University leaders expect the designation to give the program, which includes painting, drawing, cartooning, sculpture, and photography, an even higher profile on and off campus.

“The Krieger School is eager to see Johns Hopkins increase its footprint in the practice of art, and hence we are delighted that the Academic Council has approved the minor in visual arts,” says Katherine S. Newman, the James B. Knapp Dean of the Zanvyl Krieger School of Arts and Sciences. “Increasingly, we are seeing our community become a ‘destination’ for filmmakers and drama students, following on the heels of our storied programs in creative writing and poetry and, of course, the legendary program in music at Peabody. Adding the fine arts to this array only strengthens our reputation as a locus of creativity.”

A driver for the change was Rachel Riegelhaupt, a rising junior determined to minor in art. An international studies major from New York who has taken classes in drawing and painting every semester, Riegelhaupt drafted a petition in 2012 and addressed it to university President Ronald J. Daniels and the board of trustees. Riegelhaupt collected several hundred signatures.

“I … ask that you consider implementing a program that would offer formal recognition to the community of students who devote much of their time towards art,” she wrote. “Though visual art is not my intended career path, it is a part of my life that I hold close to my heart.”

Homewood Art Workshops Director Craig Hankin drafted a proposal for the minor, and the Homewood Schools Academic Council approved it this summer, allowing students to minor in art starting immediately. The new minors will be able to focus on traditional studio arts or a digital curriculum centered on digital photography.

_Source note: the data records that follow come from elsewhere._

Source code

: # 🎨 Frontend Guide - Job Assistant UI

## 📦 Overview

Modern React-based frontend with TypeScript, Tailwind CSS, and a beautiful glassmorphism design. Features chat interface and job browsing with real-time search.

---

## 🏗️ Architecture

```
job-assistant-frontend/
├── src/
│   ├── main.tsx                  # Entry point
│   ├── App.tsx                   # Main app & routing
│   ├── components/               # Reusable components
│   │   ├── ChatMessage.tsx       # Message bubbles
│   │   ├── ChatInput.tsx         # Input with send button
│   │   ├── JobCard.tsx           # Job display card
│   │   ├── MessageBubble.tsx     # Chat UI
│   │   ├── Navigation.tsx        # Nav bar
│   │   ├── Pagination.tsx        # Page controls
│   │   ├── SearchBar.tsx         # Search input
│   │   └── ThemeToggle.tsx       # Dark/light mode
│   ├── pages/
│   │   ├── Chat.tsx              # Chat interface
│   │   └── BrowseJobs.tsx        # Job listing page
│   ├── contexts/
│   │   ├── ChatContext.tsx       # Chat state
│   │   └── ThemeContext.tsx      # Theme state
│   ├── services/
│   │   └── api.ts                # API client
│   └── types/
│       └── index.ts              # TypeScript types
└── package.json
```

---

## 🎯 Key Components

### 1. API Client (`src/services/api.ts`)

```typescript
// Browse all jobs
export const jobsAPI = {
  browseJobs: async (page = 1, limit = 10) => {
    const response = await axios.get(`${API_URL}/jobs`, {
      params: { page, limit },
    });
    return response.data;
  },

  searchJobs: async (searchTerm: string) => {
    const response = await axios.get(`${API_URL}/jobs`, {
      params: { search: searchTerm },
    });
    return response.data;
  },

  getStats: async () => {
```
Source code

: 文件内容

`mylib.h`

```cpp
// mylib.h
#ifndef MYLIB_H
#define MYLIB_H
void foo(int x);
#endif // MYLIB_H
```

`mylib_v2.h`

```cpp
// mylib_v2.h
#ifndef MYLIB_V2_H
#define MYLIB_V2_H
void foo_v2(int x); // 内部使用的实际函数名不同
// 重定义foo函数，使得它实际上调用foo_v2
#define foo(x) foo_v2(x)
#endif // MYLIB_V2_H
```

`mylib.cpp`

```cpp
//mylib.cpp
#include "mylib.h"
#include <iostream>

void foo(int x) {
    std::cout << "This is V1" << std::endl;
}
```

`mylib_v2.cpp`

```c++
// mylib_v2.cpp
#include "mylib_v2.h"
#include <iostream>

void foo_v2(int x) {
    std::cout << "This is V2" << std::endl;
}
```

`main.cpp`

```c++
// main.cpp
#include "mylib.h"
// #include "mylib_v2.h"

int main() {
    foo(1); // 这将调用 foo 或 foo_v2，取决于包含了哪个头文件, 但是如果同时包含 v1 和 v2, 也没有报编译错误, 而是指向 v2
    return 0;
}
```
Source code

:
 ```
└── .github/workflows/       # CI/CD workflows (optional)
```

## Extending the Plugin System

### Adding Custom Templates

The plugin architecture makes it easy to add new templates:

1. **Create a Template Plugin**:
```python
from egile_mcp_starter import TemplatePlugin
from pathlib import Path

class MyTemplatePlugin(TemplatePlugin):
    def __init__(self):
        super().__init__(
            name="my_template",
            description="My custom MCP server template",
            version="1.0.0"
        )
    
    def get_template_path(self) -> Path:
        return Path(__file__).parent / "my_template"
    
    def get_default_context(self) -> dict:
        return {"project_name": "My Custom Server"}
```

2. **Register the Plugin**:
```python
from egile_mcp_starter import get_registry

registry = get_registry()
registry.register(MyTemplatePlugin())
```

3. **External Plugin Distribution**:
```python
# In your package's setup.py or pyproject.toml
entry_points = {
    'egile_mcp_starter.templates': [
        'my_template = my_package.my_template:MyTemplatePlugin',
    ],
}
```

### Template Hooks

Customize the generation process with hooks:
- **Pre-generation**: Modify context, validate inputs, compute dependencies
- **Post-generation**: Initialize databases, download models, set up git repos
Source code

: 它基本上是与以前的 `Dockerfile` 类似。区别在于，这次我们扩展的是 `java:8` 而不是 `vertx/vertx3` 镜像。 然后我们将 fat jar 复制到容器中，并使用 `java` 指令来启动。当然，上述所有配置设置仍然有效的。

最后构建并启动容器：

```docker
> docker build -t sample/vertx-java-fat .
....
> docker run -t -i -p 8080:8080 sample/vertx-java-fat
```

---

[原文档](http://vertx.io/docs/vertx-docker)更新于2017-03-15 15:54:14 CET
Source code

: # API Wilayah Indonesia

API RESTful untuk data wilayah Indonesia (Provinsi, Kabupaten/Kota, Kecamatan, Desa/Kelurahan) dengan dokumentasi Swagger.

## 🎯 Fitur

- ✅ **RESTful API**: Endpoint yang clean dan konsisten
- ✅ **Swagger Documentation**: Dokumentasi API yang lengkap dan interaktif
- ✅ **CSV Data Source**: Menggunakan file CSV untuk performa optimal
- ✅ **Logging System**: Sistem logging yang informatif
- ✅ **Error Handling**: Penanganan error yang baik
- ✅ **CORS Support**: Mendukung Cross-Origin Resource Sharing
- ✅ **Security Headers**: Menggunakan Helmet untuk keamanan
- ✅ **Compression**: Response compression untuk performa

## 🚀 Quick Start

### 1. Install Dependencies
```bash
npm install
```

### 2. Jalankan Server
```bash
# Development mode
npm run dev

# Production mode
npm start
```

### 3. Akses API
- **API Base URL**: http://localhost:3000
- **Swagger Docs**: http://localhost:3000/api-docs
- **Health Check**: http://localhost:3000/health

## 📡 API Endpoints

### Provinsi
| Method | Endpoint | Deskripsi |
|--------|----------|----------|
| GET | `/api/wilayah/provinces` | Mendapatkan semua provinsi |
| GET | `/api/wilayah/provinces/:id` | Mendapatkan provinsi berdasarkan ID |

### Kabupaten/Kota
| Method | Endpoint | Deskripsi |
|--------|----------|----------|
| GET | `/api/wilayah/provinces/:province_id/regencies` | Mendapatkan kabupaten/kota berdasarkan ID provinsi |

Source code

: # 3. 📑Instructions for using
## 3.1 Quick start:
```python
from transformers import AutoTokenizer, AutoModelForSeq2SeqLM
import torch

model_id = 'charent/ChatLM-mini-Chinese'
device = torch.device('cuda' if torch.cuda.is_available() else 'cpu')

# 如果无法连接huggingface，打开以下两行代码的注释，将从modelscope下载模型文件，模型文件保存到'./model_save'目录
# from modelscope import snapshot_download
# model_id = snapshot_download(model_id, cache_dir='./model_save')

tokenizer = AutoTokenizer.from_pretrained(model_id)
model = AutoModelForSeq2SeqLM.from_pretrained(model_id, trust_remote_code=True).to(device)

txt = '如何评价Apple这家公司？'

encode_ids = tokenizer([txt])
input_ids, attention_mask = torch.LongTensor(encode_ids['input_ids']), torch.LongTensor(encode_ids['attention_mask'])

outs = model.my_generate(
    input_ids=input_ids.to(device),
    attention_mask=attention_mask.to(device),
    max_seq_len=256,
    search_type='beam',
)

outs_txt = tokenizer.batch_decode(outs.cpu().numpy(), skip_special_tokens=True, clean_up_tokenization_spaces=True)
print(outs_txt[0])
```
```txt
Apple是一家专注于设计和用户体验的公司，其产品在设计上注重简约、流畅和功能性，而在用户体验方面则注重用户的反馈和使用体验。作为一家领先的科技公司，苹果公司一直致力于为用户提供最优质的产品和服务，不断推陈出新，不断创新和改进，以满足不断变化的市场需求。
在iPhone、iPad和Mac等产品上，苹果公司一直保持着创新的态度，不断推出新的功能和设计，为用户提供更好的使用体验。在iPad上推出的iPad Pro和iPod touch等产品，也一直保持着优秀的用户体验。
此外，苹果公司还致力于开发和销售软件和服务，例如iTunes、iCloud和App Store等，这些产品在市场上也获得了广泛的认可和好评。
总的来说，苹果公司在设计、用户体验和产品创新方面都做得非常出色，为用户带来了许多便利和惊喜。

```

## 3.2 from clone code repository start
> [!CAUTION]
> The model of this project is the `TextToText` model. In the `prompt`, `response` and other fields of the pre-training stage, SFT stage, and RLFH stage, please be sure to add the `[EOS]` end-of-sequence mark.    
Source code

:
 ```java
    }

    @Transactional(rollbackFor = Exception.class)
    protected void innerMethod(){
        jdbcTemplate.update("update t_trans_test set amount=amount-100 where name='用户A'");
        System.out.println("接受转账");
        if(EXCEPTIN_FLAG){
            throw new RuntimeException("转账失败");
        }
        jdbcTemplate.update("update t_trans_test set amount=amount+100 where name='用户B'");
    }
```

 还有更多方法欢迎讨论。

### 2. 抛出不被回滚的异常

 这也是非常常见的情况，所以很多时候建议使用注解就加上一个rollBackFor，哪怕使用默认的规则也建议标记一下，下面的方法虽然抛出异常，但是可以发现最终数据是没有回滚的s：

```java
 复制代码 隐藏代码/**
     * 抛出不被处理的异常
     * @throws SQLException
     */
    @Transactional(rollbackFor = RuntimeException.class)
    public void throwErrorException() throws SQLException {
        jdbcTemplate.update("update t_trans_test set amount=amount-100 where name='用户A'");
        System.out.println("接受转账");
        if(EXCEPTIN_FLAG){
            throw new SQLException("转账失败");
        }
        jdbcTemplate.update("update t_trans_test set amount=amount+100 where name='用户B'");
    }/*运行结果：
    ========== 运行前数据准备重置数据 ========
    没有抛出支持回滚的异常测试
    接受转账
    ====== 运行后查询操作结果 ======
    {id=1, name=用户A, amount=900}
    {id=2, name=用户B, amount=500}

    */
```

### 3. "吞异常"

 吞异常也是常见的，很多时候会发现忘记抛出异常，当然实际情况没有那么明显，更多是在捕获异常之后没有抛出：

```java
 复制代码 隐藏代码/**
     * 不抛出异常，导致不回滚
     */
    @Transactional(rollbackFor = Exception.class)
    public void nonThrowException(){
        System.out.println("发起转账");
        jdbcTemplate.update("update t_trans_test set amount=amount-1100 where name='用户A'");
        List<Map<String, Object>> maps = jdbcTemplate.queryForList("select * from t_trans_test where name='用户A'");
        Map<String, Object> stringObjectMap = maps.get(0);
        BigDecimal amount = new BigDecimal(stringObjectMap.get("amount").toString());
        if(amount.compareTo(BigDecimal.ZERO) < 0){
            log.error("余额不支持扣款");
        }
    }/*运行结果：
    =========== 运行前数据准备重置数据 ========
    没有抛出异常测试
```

“Research is so important to Hopkins, but it can happen in a tactile, hands-on, soulful way, too,” says Eric Beatty, director of the Homewood Arts Program. “That sort of research is just as likely to inspire growth in a young adult.”

The Homewood Art Workshops began in 1974, when Eugene Leake, a landscape painter and former president of the Maryland Institute College of Art, became Johns Hopkins’ first artist-in-residence. He founded the program, which was completely elective, so students could explore their creative side while learning the basics of drawing and painting.

Johns Hopkins first offered a studio art course for academic credit in 1981.

Now the program offers at least a dozen courses per semester, with two full-time instructors and several adjuncts. Enrollment averages 128 students each semester, with another 109 on waiting lists. Students who take art come from every discipline. Of the roughly 70 percent who are in the School of Arts and Sciences, 18 percent are majoring in biology.

“What we hear over and over is our classes are completely unlike nearly all of their other classes, particularly in the sciences and engineering,” Hankin says. “We’re making things with our hands, eyes, and brains, taking our emotional and intellectual impressions of the world and releasing them tangibly through paint and ink and clay.”